Problem requirements —
Each line of the data is to be output verbatim, with the images removed.

Material supplied —
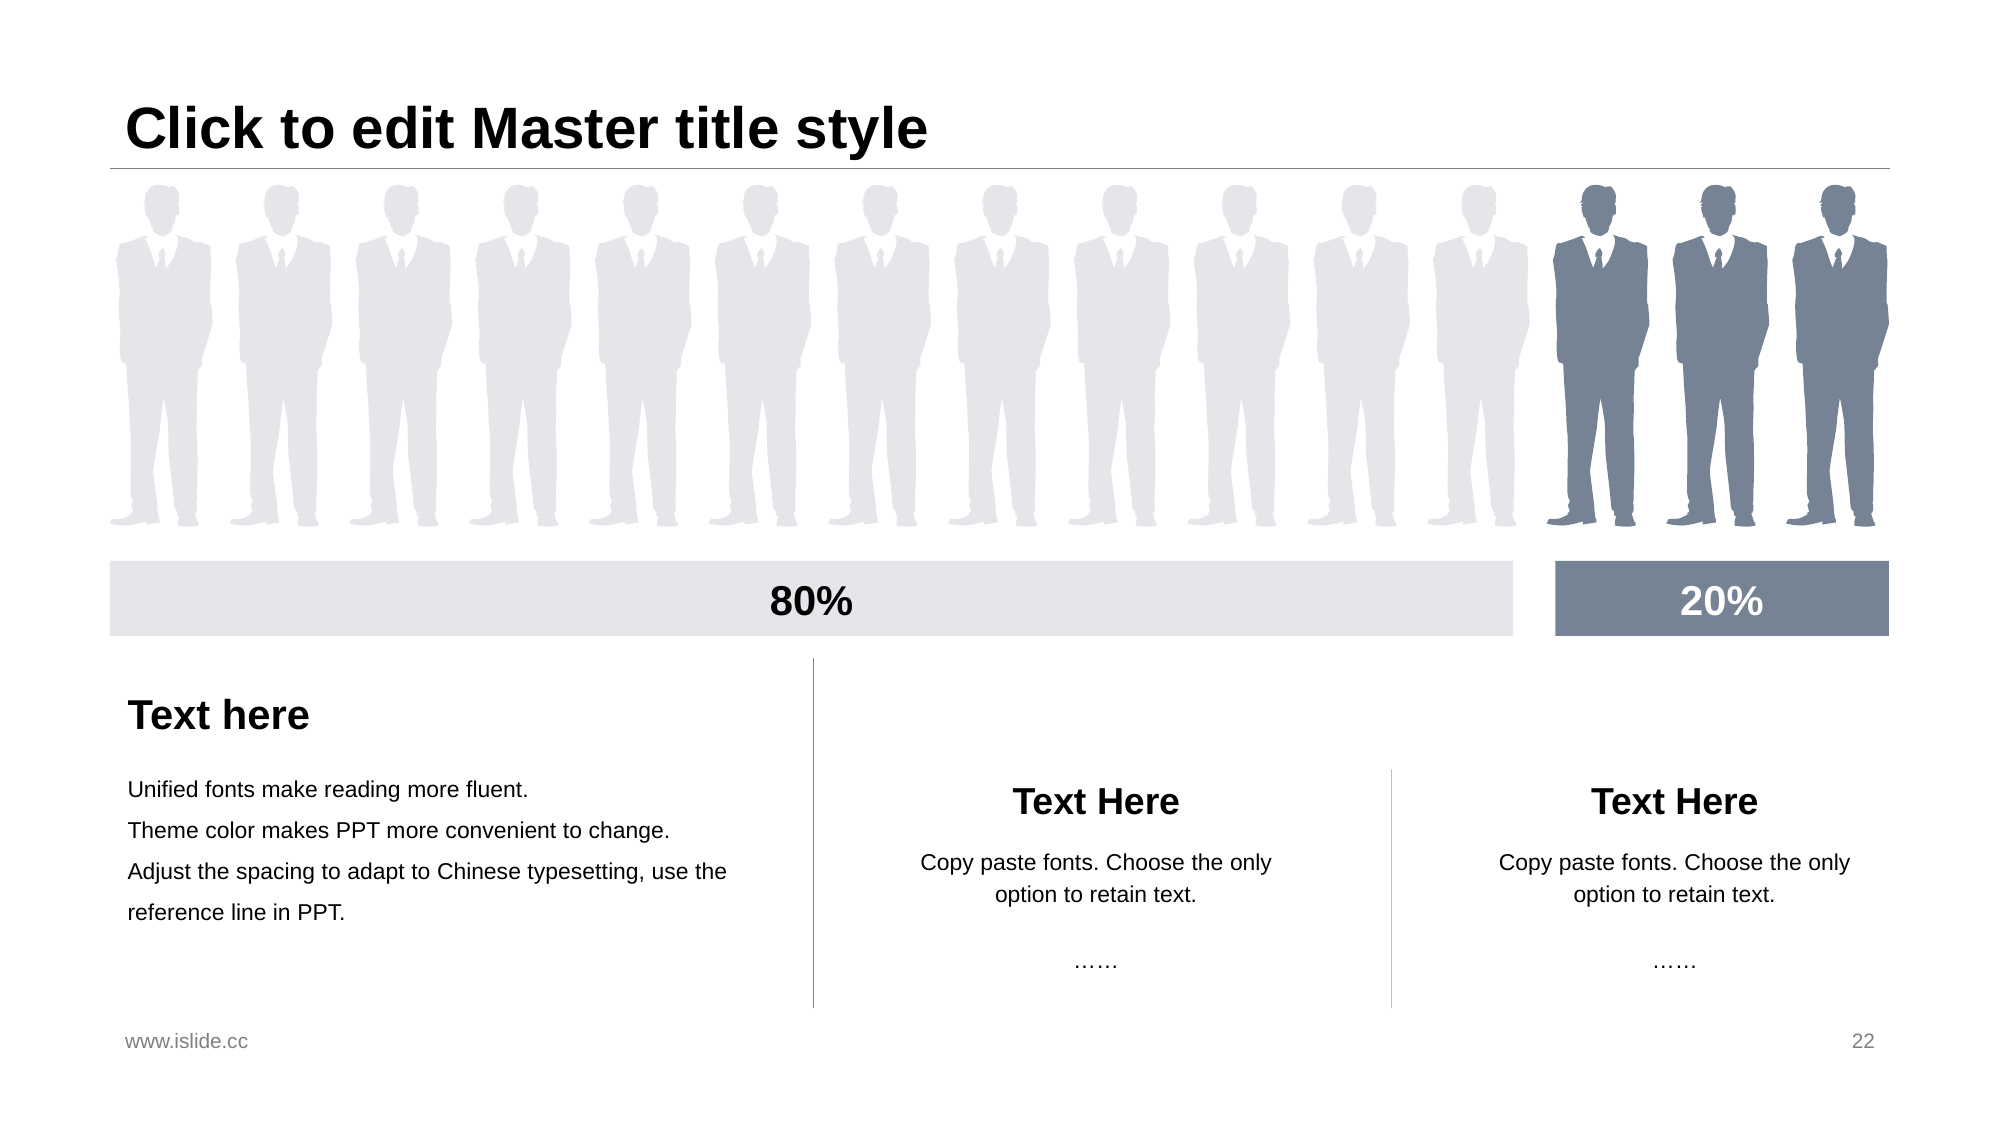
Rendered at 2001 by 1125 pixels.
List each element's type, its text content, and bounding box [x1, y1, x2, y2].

footer www.islide.cc [109, 1023, 790, 1058]
title Click to edit Master title style [109, 0, 1890, 169]
slide_number 22 [1412, 1023, 1890, 1058]
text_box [109, 184, 1892, 1008]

Answer to the exercise —
Rendered at 2001 by 1125 pixels.
List each element's type, its text content, and bounding box [x1, y1, x2, y2].

footer www.islide.cc [109, 1023, 790, 1058]
title Click to edit Master title style [109, 0, 1890, 169]
slide_number 22 [1412, 1023, 1890, 1058]
text_box [109, 184, 1892, 1008]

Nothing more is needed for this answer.